Brian Doyle, a business development specialist for DECD, said that Maine’s youth need to be encouraged to move into the area of skilled trades, the earlier the better.

Not to overly emphasize Dorrer, to the exclusion of others, but he talked about Maine’s hope for success in the area of green technology requiring a “systems solution” resonated with me. Maybe it’s because I’m confronted (and frustrated) daily by systemic issues affecting workforce development, but I recognize that Maine has to meet this challenge and seize this opportunity, or, as Dorrer said, we’ll face “dire consequences.”

The day wasn't all wonking and policy. There was time for socializing, also. I met Peter, from Future Freeport blog. At lunch, I saw old friends from my activist days in Portland. I spent lunch catching up with another friend who I see too little of. He works for a Maine-based environmental organization. We had a chance to talk about the conference, some of the issues we see related to sustainable growth, and since we are both baseball fans, we managed to work in some conversation on the night’s opening ALCS game between the Red Sox and Tampa Bay Rays.

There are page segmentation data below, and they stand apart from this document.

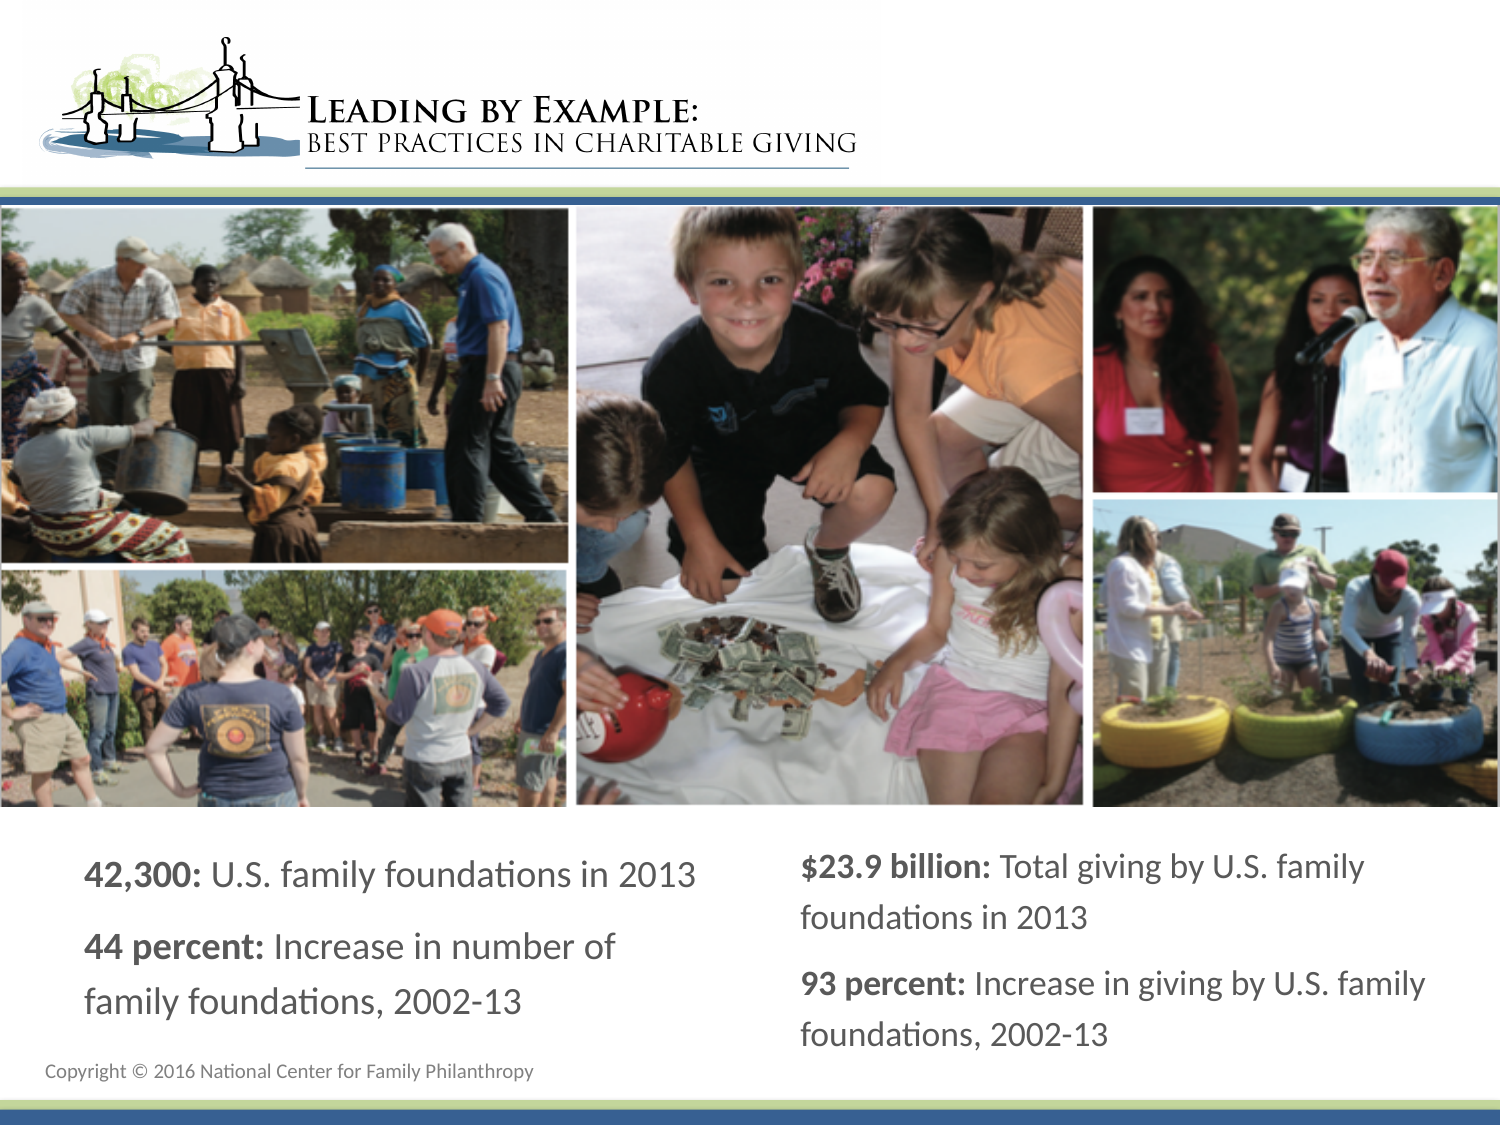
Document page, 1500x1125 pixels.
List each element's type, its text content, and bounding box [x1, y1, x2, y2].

text_box [0, 1109, 1500, 1125]
text_box [887, 196, 1500, 205]
text_box $23.9 billion: Total giving by U.S. family foundations in 2013 93 percent: Increase in giving by U.S. family foundations, 2002-13 [800, 834, 1481, 1056]
text_box [887, 187, 1500, 196]
text_box [0, 196, 16, 204]
text_box Copyright © 2016 National Center for Family Philanthropy [37, 1050, 950, 1090]
text_box [0, 187, 16, 195]
picture [0, 0, 1500, 807]
text_box 42,300: U.S. family foundations in 2013 44 percent: Increase in number of family foundations, 2002-13 [84, 840, 718, 1062]
text_box [0, 1099, 1500, 1109]
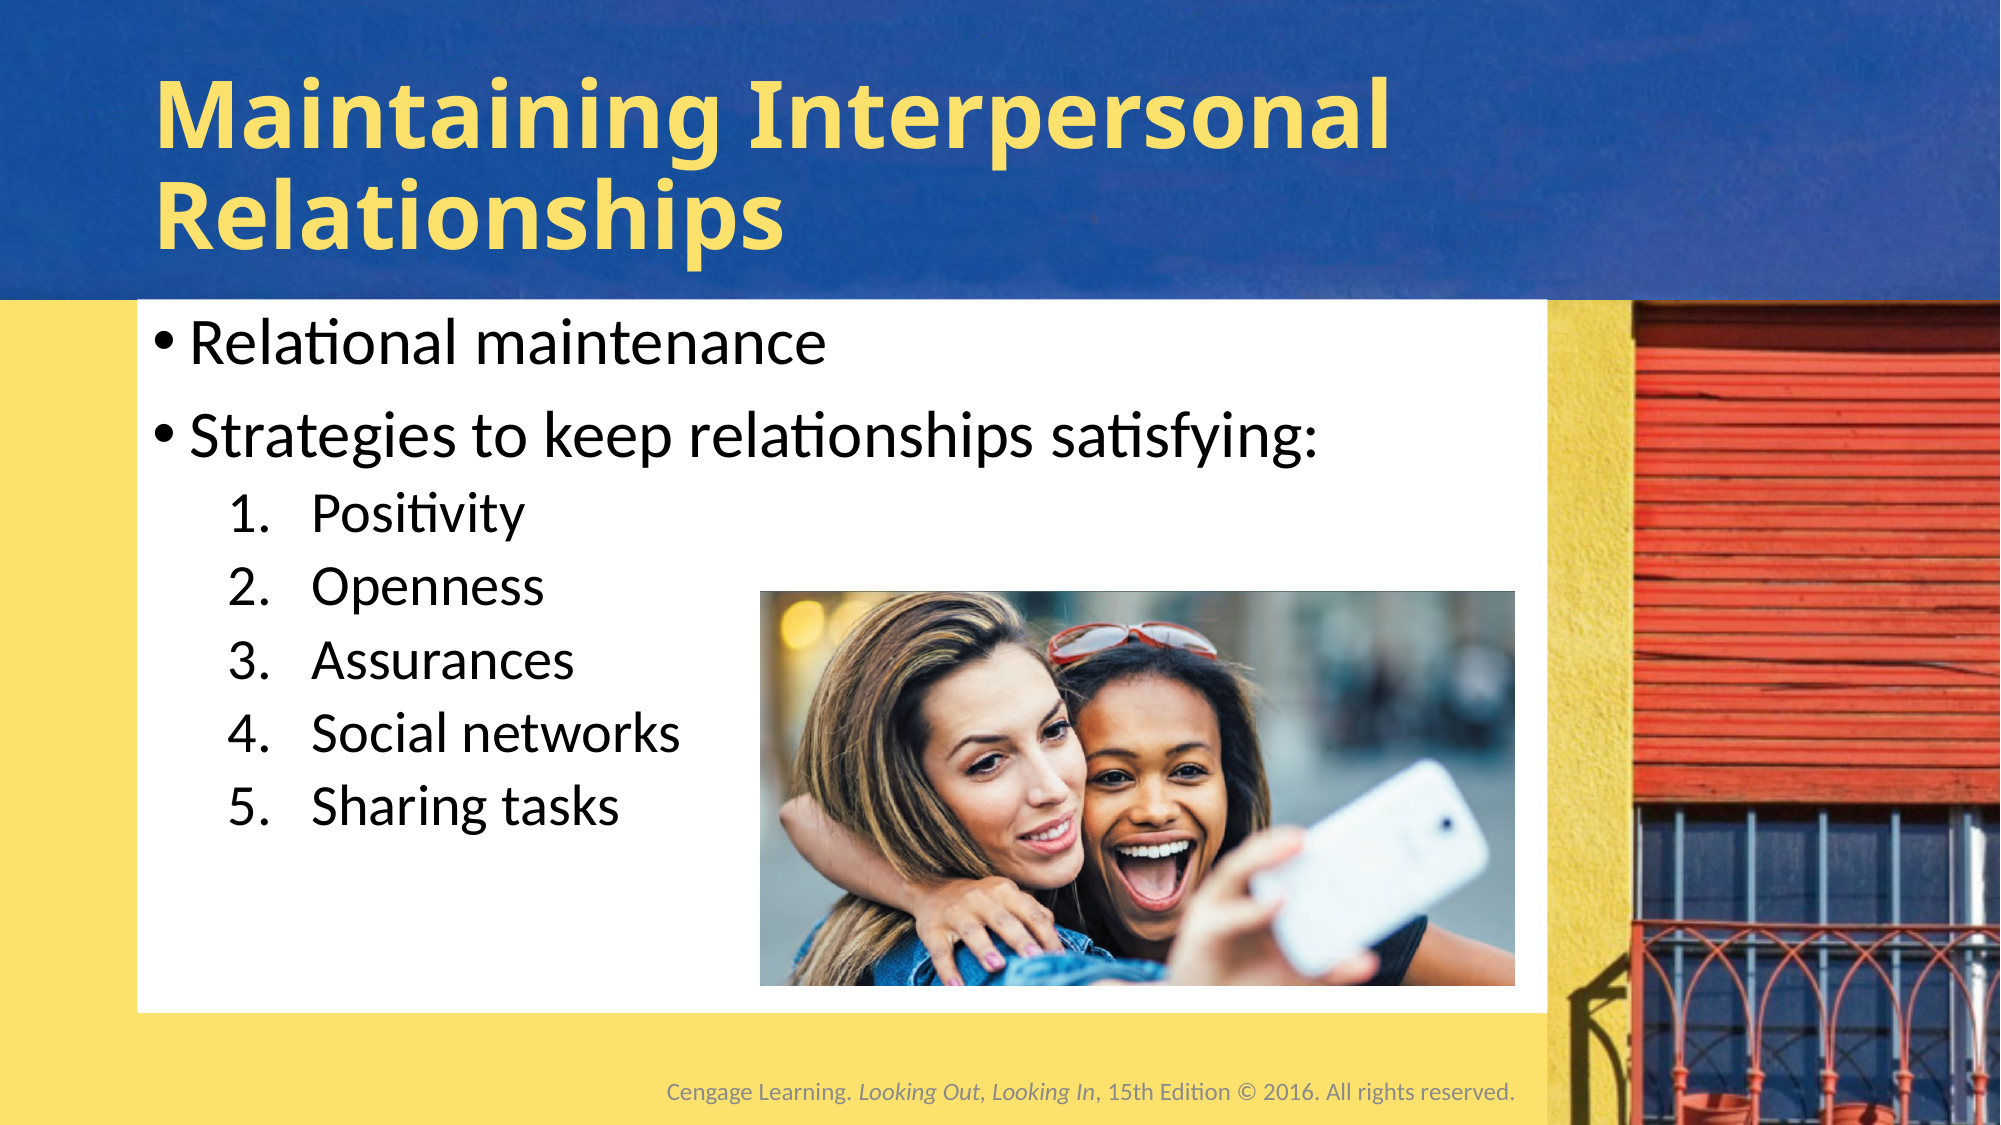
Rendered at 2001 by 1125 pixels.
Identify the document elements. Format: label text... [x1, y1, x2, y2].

list Relational maintenance Strategies to keep relationships satisfying: Positivity Openness Assurances Social networks Sharing tasks [137, 299, 1548, 1014]
title Maintaining Interpersonal Relationships [137, 59, 1863, 278]
picture [0, 0, 2000, 1125]
picture [760, 591, 1515, 986]
footer Cengage Learning. Looking Out, Looking In, 15th Edition © 2016. All rights reserved. [636, 1056, 1548, 1125]
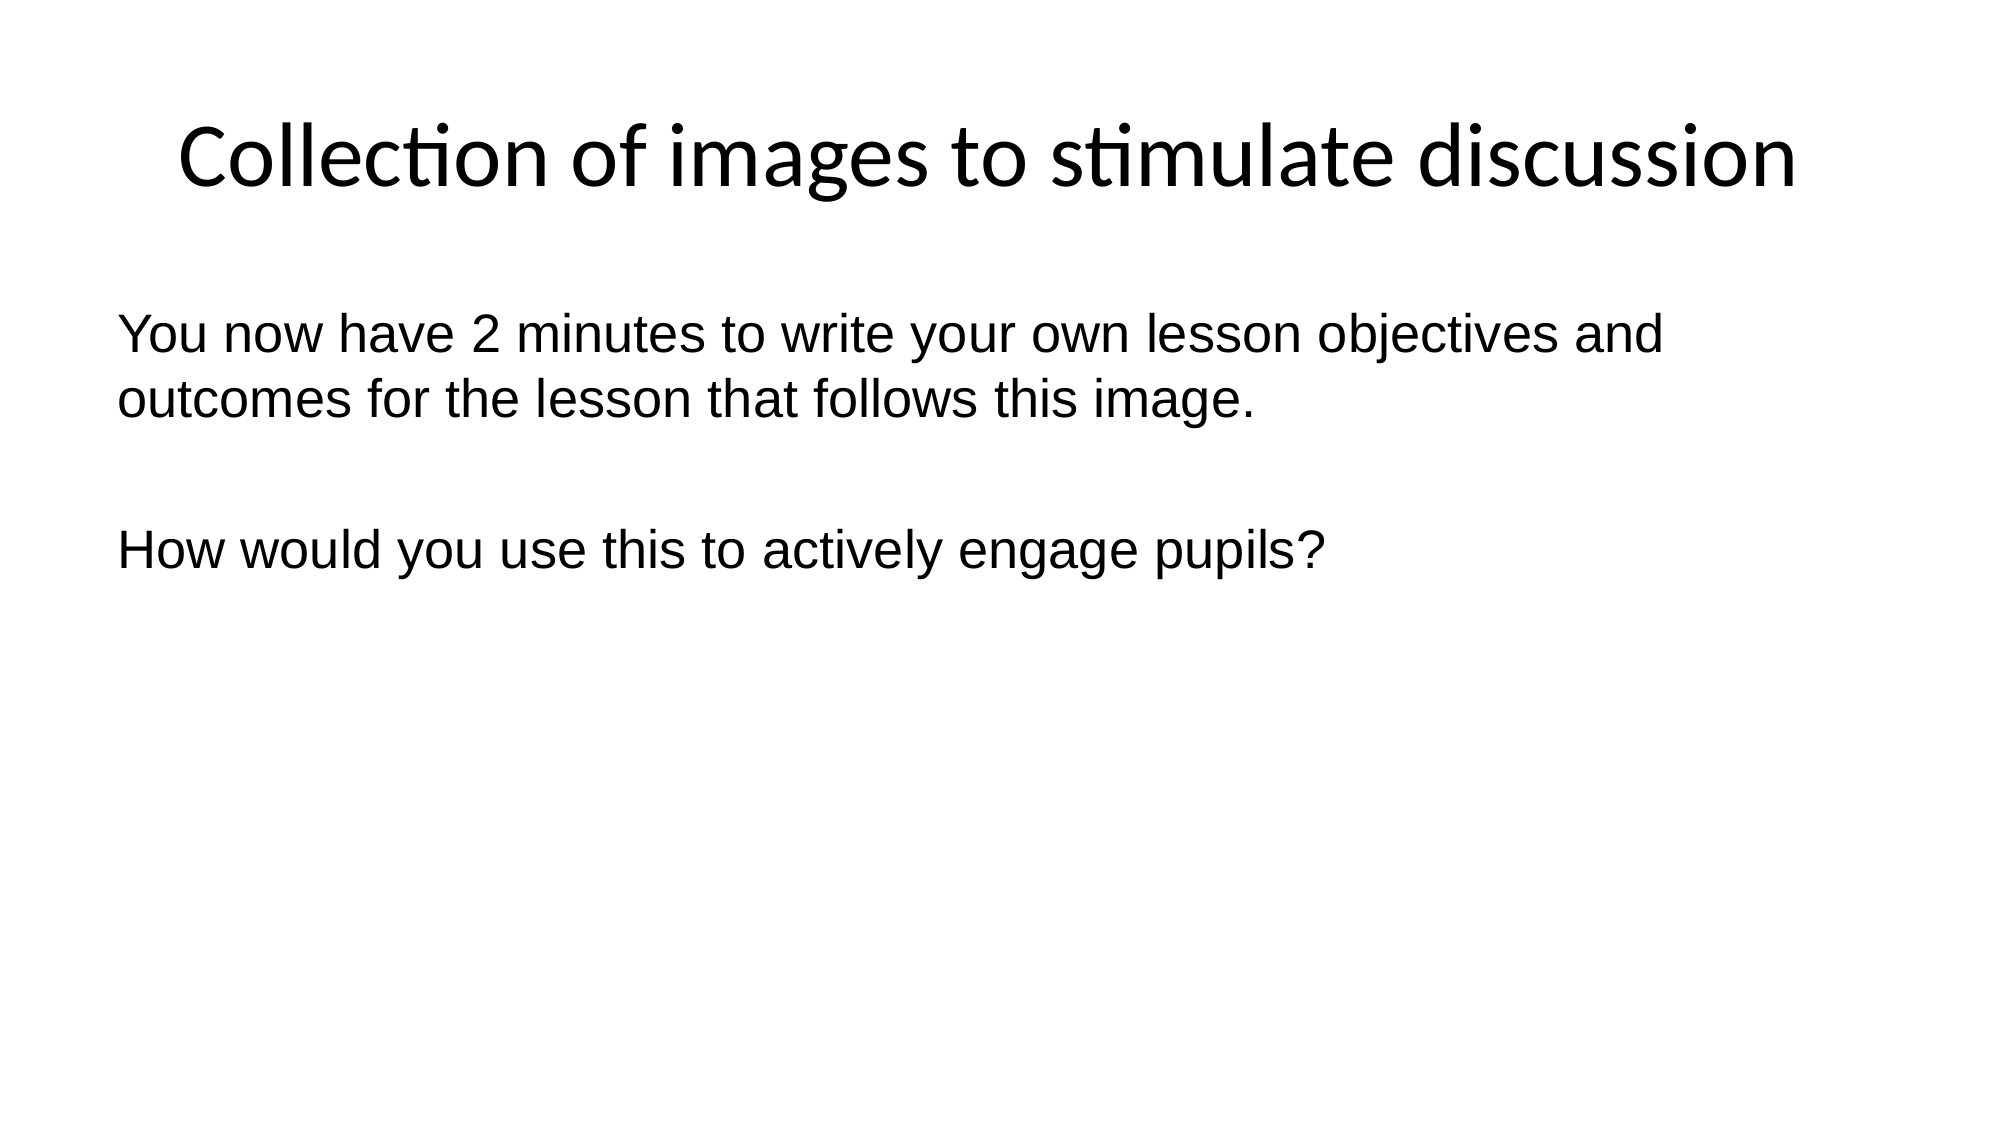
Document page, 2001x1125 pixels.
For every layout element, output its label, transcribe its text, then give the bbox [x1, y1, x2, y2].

list You now have 2 minutes to write your own lesson objectives and outcomes for the lesson that follows this image. How would you use this to actively engage pupils? [102, 290, 1709, 870]
title Collection of images to stimulate discussion [164, 87, 1852, 276]
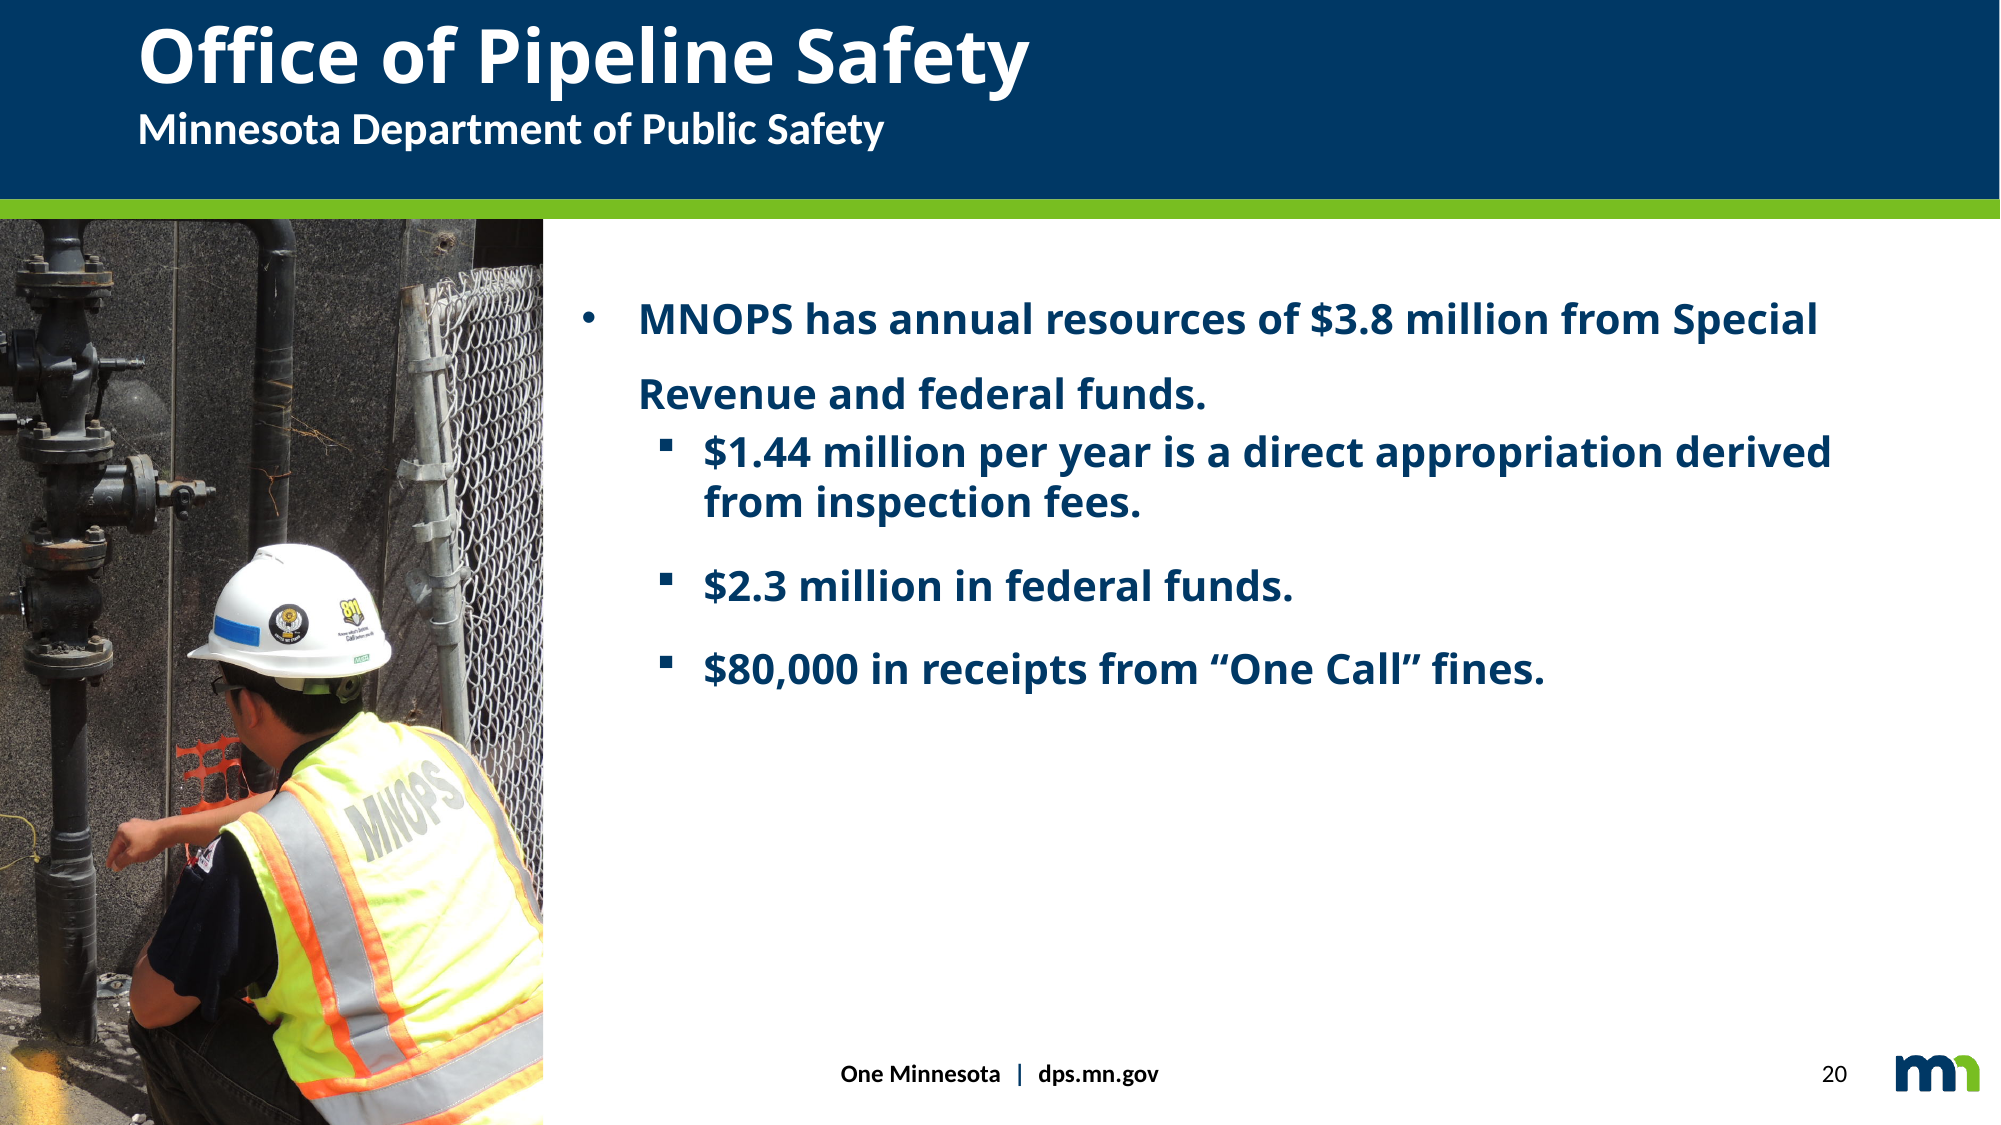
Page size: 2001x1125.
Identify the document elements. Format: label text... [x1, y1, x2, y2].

Joel Rogers, co-founder of The Apollo Alliance, gave the afternoon keynote, after lunch.

Rogers talk was entertaining, as he blew through his PowerPoint at warp speed. Rogers spoke about “Climate, Energy, and Prosperity.”

Rogers, who lives and works in Wisconsin, drew similarities between his home state and Maine in that its residents have an almost prejudiced passion for their home state and its uniqueness. Rogers asked two questions. What makes a region rich? What makes Maine worth fighting for?

Building on the views of others, like former governor, Angus King, Rogers cited Maine tremendous wind potential. He also spoke about how investment in jobs tied to alternative energy/energy efficiency could create good career ladders that Maine no longer has, with the loss of many of its traditional jobs.

I had to cut out after Rogers’ keynote, to wrap up my week at the office.

The conference was worthwhile and I came away encouraged that a vision about where Maine should be headed was clearly laid out. The key will be whether collaboration and leveraging of resources can be achieved.